▶ What you should do: When the string "лучше" is part of a line in the data below, report the whole line.

▶ Information given:
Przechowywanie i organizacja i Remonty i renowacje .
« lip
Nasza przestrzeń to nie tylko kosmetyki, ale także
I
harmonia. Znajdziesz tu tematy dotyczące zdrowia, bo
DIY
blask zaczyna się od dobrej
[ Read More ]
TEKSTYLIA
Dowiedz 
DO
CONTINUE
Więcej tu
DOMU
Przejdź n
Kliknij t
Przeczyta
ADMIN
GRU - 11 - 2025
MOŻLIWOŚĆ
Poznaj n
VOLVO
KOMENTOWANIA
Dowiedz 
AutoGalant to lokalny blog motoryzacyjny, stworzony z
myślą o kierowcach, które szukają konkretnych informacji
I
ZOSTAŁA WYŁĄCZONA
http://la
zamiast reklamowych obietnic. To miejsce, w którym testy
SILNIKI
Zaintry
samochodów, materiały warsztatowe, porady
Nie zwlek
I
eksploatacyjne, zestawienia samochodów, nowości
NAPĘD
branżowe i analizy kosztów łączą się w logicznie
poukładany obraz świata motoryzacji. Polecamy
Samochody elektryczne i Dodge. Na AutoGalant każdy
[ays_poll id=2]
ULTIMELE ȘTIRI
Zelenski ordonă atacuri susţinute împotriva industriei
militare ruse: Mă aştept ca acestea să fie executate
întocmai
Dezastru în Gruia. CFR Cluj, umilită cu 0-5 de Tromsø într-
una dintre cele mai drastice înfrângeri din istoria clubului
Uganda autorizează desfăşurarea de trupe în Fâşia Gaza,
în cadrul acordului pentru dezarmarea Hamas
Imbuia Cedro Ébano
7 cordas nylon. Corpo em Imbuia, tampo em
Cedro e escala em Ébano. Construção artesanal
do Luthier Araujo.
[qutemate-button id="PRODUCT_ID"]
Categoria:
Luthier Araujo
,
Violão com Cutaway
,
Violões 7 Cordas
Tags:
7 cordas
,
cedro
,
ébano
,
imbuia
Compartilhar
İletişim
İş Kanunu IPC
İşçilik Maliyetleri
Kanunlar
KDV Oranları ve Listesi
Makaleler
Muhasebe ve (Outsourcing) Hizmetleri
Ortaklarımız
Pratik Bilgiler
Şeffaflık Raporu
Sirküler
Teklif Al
---
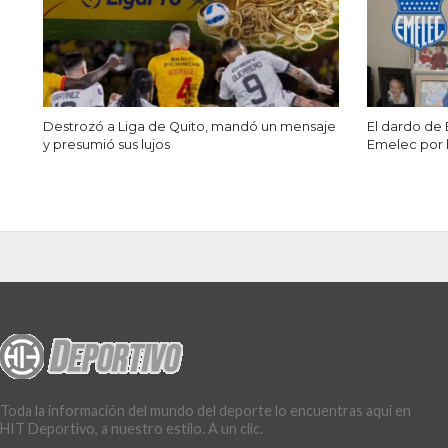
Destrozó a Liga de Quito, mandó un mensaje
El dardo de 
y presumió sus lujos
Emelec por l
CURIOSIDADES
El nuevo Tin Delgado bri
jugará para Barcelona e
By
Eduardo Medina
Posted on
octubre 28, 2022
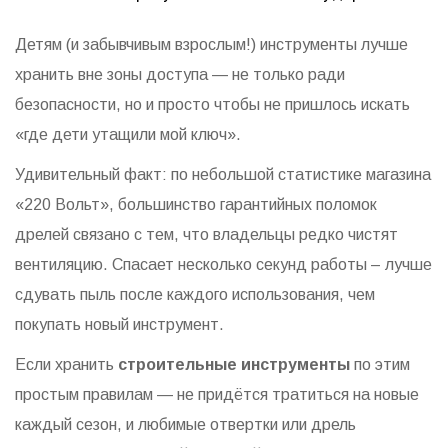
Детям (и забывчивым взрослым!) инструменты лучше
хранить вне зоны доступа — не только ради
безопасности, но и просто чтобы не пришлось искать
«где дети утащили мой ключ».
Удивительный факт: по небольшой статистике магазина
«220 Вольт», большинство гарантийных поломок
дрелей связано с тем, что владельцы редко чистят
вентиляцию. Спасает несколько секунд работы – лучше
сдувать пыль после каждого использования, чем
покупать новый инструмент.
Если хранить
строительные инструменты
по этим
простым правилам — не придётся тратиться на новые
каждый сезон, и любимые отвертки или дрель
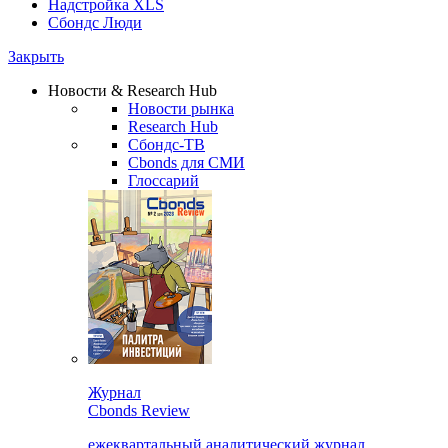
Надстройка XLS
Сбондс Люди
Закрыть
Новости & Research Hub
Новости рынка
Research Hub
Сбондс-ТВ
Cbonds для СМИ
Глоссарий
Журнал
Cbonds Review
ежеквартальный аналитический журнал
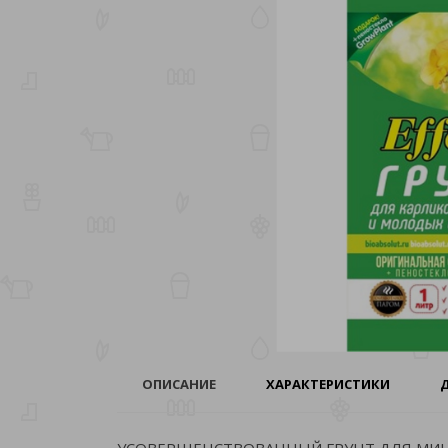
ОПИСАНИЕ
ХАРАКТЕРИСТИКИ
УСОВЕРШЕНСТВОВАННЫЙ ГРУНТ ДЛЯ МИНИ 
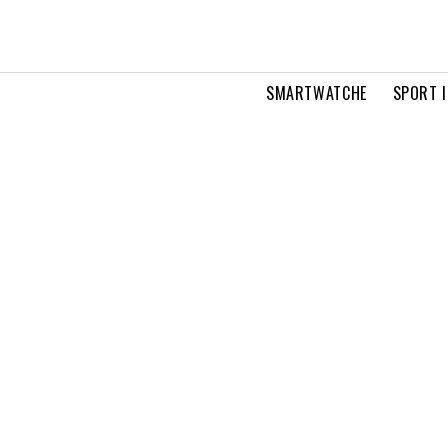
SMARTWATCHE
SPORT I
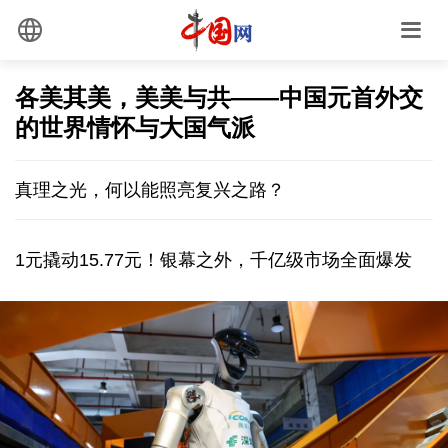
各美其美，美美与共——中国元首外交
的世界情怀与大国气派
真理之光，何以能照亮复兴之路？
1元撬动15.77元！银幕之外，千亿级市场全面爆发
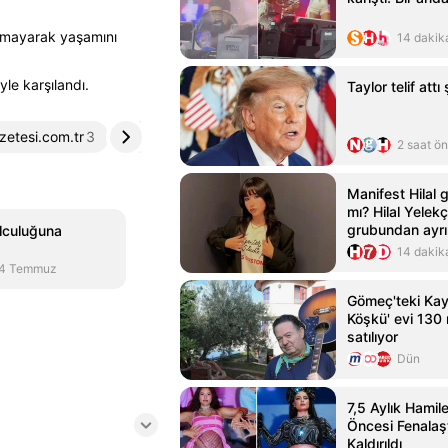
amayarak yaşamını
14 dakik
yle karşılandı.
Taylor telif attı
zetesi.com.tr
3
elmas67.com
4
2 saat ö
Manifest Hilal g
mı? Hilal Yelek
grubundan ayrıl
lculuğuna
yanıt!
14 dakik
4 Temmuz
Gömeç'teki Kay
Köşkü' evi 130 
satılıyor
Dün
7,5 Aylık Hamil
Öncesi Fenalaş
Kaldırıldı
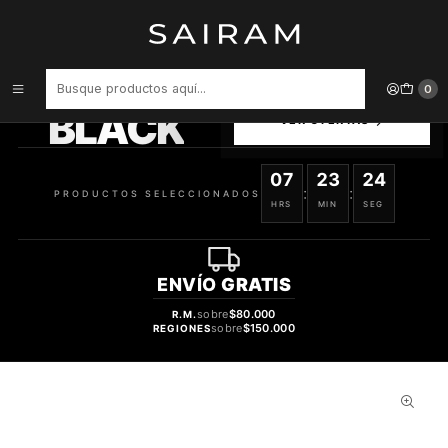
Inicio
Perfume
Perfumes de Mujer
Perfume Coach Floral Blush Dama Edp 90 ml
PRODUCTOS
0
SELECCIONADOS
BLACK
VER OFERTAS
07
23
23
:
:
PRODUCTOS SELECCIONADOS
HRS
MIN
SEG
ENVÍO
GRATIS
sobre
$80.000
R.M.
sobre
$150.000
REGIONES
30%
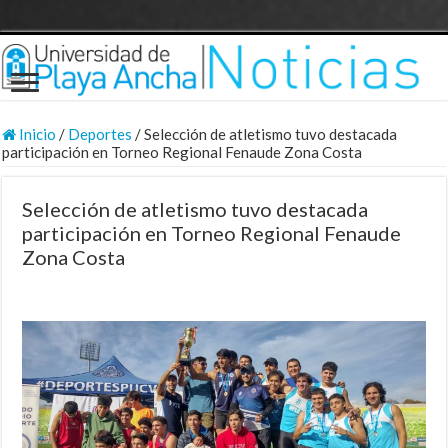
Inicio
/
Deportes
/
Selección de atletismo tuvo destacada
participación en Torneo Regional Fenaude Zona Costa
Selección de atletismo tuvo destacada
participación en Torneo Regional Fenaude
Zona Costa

▶ Response box:
Детям (и забывчивым взрослым!) инструменты лучше
вентиляцию. Спасает несколько секунд работы – лучше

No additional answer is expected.